• [Prompt]
What you print must match the data line for line.

• [Data for processing]
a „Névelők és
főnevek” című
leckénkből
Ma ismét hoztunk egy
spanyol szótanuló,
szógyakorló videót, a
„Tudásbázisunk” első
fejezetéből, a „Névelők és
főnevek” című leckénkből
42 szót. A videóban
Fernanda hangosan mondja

• [Output of the task]
a „Névelők és
főnevek” című
leckénkből
Ma ismét hoztunk egy
spanyol szótanuló,
szógyakorló videót, a
„Tudásbázisunk” első
fejezetéből, a „Névelők és
főnevek” című leckénkből
42 szót. A videóban
Fernanda hangosan mondja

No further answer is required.